Barbara R. Rossing, The Rapture Exposed: The Message of Hope in the Book of Revelation.
Boulder, CO: Westview Press, 2004.
212 pages.

The author believes that Christ will return, but is disturbed that the "Left Behind" fiction is based on an interpretation of the Bible which is also fiction. This method of interpreting end-times writings was invented less than two hundred years ago, but by now is the dominate American view of prophecy. "Sadly, what gets ‘left behind' by the Rapture plotline is the Bible itself." Because these chapters were originally gives as separate lectures, there is some redundancy in the book. Overall, however, it is well written.

Rossing decries the doomsday outlook that God plans to destroy this earth and there is nothing we can do about it. We should be stewards of this earth and not simply live in anticipation of escaping it. "The Bible's message is not that ‘God so loved the world that he sent World War III.' The message of Revelation for the Middle East is not that God plans to destroy the world with a bloody battle culminating in Jerusalem, but rather the vision and promise of New Jerusalem: the story of a shared city, with a tree of life and open gates to welcome all nations."

Rossing also asserts that, "The Bible would never allow the claim that the world ‘belongs' to the Antichrist!" The author asks how Christians should live if they know they are living in the end-times. Her conclusion is that, "The Left Behind novels completely reverse the early Christian understanding of how to live in the end-times." The novels were written for people who don't want to read Revelation, who instead want something easy and fun. Yet Rossing concludes that the deficiency of the theology on which this fiction is based does not seem to believe the Lamb has truly conquered or won the victory when he was slaughtered. "They preach the saving power of the blood of the Lamb in Jesus' crucifixion, but it is not quite enough saving power for them.
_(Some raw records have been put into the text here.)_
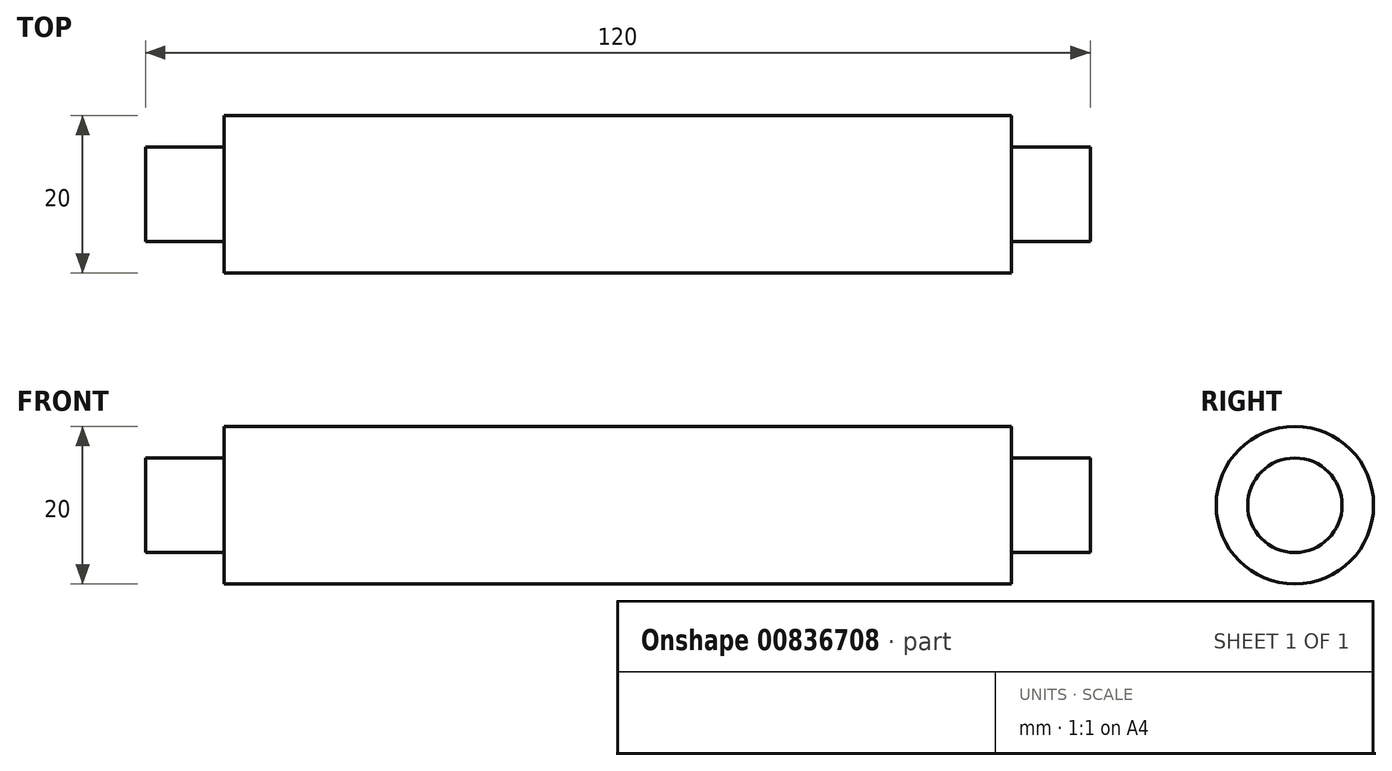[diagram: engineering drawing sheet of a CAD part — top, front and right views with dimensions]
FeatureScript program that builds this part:
annotation { "Feature Type Name" : "Feature", "Feature Type Description" : "" }
export const myFeature = defineFeature(function(context is Context, id is Id, definition is map)
    precondition{}
    {
        {
            var Q0;
            Q0=qCreatedBy(makeId("Front.planeOp"),FACE);
            var sketch = newSketch(context, id + "F0", { "sketchPlane" : qUnion([Q0])});
            skLineSegment(sketch, "E0.bottom", {"start": v(50, 5) * mm, "end": v(-50, 5) * mm});
            skLineSegment(sketch, "E0.top", {"start": v(50, -5) * mm, "end": v(-50, -5) * mm});
            skLineSegment(sketch, "E0.left", {"start": v(50, 5) * mm, "end": v(50, -5) * mm});
            skLineSegment(sketch, "E0.right", {"start": v(-50, 5) * mm, "end": v(-50, -5) * mm});
            skPoint(sketch, "E0.middle", {"position": v(0, 0) * mm});
            skLineSegment(sketch, "E1.bottom", {"start": v(-50, -5) * mm, "end": v(-60, -5) * mm});
            skLineSegment(sketch, "E1.top", {"start": v(-50, 1) * mm, "end": v(-60, 1) * mm});
            skLineSegment(sketch, "E1.left", {"start": v(-50, -5) * mm, "end": v(-50, 1) * mm});
            skLineSegment(sketch, "E1.right", {"start": v(-60, -5) * mm, "end": v(-60, 1) * mm});
            skLineSegment(sketch, "E2.bottom", {"start": v(50, -5) * mm, "end": v(60, -5) * mm});
            skLineSegment(sketch, "E2.top", {"start": v(50, 1) * mm, "end": v(60, 1) * mm});
            skLineSegment(sketch, "E2.left", {"start": v(50, -5) * mm, "end": v(50, 1) * mm});
            skLineSegment(sketch, "E2.right", {"start": v(60, -5) * mm, "end": v(60, 1) * mm});
            skSolve(sketch);
        }
        {
            var Q0;
            Q0 = qSketchRegion(id + "F0", true);
            var Q1;
            Q1=sQuery(id+"F0.wireOp",EDGE,"E0.top");
            revolve(context, id + "F1", {"surfaceOperationType" : NewSurfaceOperationType.NEW, "entities" : qUnion([Q0]), "axis" : qUnion([Q1]), "revolveType" : RevolveType.FULL});
        }
    });
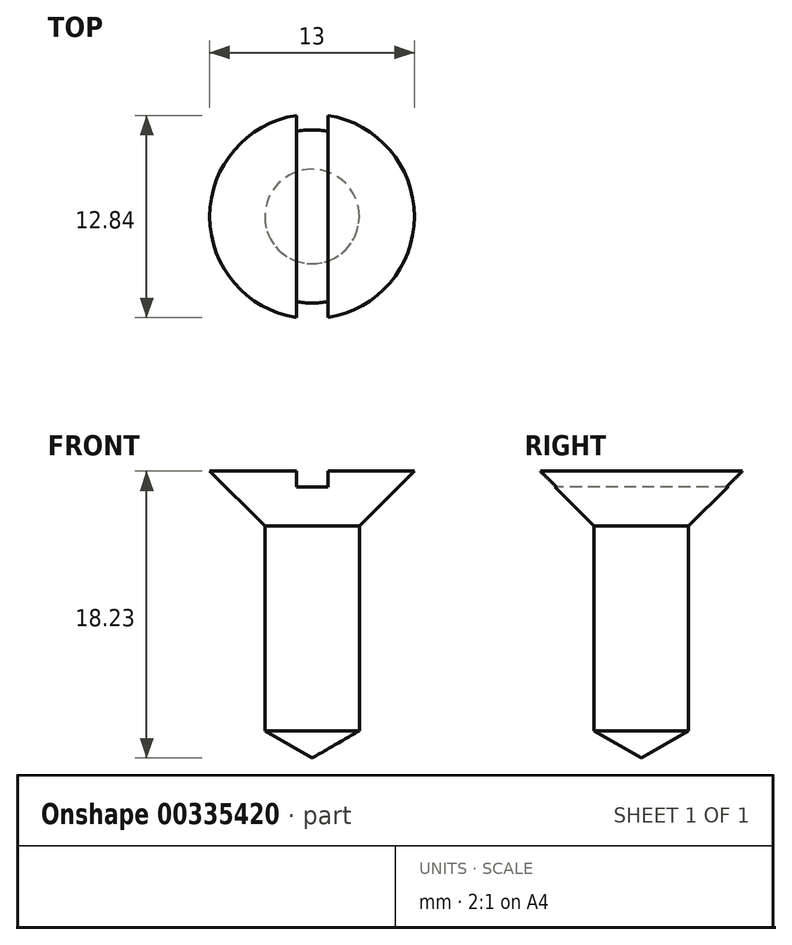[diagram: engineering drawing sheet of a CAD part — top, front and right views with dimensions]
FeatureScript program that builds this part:
annotation { "Feature Type Name" : "Feature", "Feature Type Description" : "" }
export const myFeature = defineFeature(function(context is Context, id is Id, definition is map)
    precondition{}
    {
        {
            var Q0;
            Q0=qCreatedBy(makeId("Top.planeOp"),FACE);
            var sketch = newSketch(context, id + "F0", { "sketchPlane" : qUnion([Q0])});
            skCircle(sketch, "E0", {"center": v(0, 0) * mm, "radius": 3 * mm});
            skSolve(sketch);
        }
        {
            var Q0;
            Q0=makeQuery(id+"F0.imprint","IMPRINT",FACE,{"disambiguationData":[TD([[makeQuery(id+"F0.imprint","IMPRINT",EDGE,{"derivedFrom":sQuery(id+"F0.wireOp",EDGE,"E0")}),1.0]])]});
            extrude(context, id + "F1", {"entities" : qUnion([Q0]), "depth" : 13 * mm});
        }
        {
            var Q0;
            Q0=qCreatedBy(makeId("Front.planeOp"),FACE);
            var sketch = newSketch(context, id + "F2", { "sketchPlane" : qUnion([Q0])});
            skLineSegment(sketch, "E1", {"start": v(0, 0) * mm, "end": v(0, -5.31) * mm});
            skLineSegment(sketch, "E2", {"start": v(0, 0) * mm, "end": v(3, 0) * mm});
            skLineSegment(sketch, "E3", {"start": v(3, 0) * mm, "end": v(0, -1.73) * mm});
            skLineSegment(sketch, "E4", {"start": v(0, -1.73) * mm, "end": v(0, 0) * mm});
            skSolve(sketch);
        }
        {
            var Q0;
            Q0=makeQuery(id+"F2.imprint","IMPRINT",FACE,{"disambiguationData":[TD([[makeQuery(id+"F2.imprint","IMPRINT",EDGE,{"derivedFrom":sQuery(id+"F2.wireOp",EDGE,"E2")}),-1.0]])]});
            var Q1;
            Q1=sQuery(id+"F2.wireOp",EDGE,"E4");
            revolve(context, id + "F3", {"entities" : qUnion([Q0]), "axis" : qUnion([Q1]), "revolveType" : RevolveType.FULL});
        }
        {
            var Q0;
            Q0=qCreatedBy(makeId("Front.planeOp"),FACE);
            var sketch = newSketch(context, id + "F4", { "sketchPlane" : qUnion([Q0])});
            skLineSegment(sketch, "E5", {"start": v(0, 0) * mm, "end": v(0, 13) * mm});
            skLineSegment(sketch, "E6", {"start": v(0, 13) * mm, "end": v(-3, 13) * mm});
            skLineSegment(sketch, "E7", {"start": v(-3, 13) * mm, "end": v(-6.5, 16.5) * mm});
            skLineSegment(sketch, "E8", {"start": v(-1, 16.5) * mm, "end": v(-6.5, 16.5) * mm});
            skLineSegment(sketch, "E9", {"start": v(0, 13) * mm, "end": v(0, 15.5) * mm});
            skLineSegment(sketch, "E10", {"start": v(-1, 16.5) * mm, "end": v(0, 16.5) * mm});
            skLineSegment(sketch, "E11", {"start": v(0, 15.5) * mm, "end": v(0, 16.5) * mm});
            skSolve(sketch);
        }
        {
            var Q0;
            {var subQ2=sQuery(id+"F4.wireOp",EDGE,"E6");Q0=makeQuery(id+"F4.imprint","IMPRINT",FACE,{"disambiguationData":[TD([[makeQuery(id+"F4.imprint","IMPRINT",EDGE,{"derivedFrom":subQ2}),-1.0]])]});}
            var Q1;
            Q1=sQuery(id+"F4.wireOp",EDGE,"E9");
            revolve(context, id + "F5", {"operationType" : NewBodyOperationType.ADD, "entities" : qUnion([Q0]), "axis" : qUnion([Q1]), "revolveType" : RevolveType.FULL});
        }
        {
            var Q0;
            Q0=qCreatedBy(makeId("Front.planeOp"),FACE);
            var sketch = newSketch(context, id + "F6", { "sketchPlane" : qUnion([Q0])});
            skLineSegment(sketch, "E12", {"start": v(0, 0) * mm, "end": v(0, 15.5) * mm});
            skLineSegment(sketch, "E13", {"start": v(0, 15.5) * mm, "end": v(-1, 15.5) * mm});
            skLineSegment(sketch, "E14", {"start": v(-1, 15.5) * mm, "end": v(-1, 16.5) * mm});
            skLineSegment(sketch, "E15.MirrorCS", {"start": v(-2, 15.5) * mm, "end": v(-1, 15.5) * mm});
            skLineSegment(sketch, "E16", {"start": v(0, 15.5) * mm, "end": v(1, 15.5) * mm});
            skLineSegment(sketch, "E17", {"start": v(1, 15.5) * mm, "end": v(1, 16.5) * mm});
            skLineSegment(sketch, "E18", {"start": v(-1, 16.5) * mm, "end": v(1, 16.5) * mm});
            skSolve(sketch);
        }
        {
            var Q0;
            Q0 = qSketchRegion(id + "F6", true);
            extrude(context, id + "F7", {"entities" : qUnion([Q0]), "operationType" : NewBodyOperationType.REMOVE, "endBound" : BoundingType.SYMMETRIC, "oppositeDirection" : true, "depth" : 25 * mm});
        }
    });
They need Christ to come back again with some real power, not as a Lamb but as a roaring lion. Jesus has to return so he can finish up the job of conquering."

The teaching that Christ would return twice was first seen in a vision by a fifteen year-old girl in 1830, then popularized by John Darby and imported to America through the Scofield Reference Bible. The whole concept of a future, seven-year tribulation hinges on three verses at the end of Daniel 9. Darby inserted a gap in this text, separating the first 69 weeks from the final week of seven years. "The fact is that not one single biblical passage lays out the dispensationalists' overarching chronology of Rapture followed by seven years of tribulation followed by Jesus' return to earth. They have to piece this grand narrative together like stringing clothes on a clothesline. There is not two-stage return of Christ in the Bible, no escapist Rapture from earth for born-again Christians."

Rossing's 1999 feminist commentary on Revelation, The Choice Between Two Cities, presents the key to the book as a political choice between Babylon and Jerusalem personified as a choice between two women— the whore and the bride. Much like the rhetoric concerning two women in Proverbs, Rossing sees revelation as an exhortation to right action. In making her case she leans too hard on pagan myths and overlooks the central character of Revelation — Jesus Christ. While this more recent book by her could be dismissed on the basis that its author is not a conservative theologian, it is all the more significant that with this book the author protests the mishandling of Scripture by "conservatives." Oswald T. Allis was right when he wrote 1936 that this popular, dispensational view of "conservatives" is as destructive to the faith as the higher criticism of liberal theology. Many who have rightly contented for the inerrancy and authority of Scripture are rebuked in this book for wrongly interpreting it.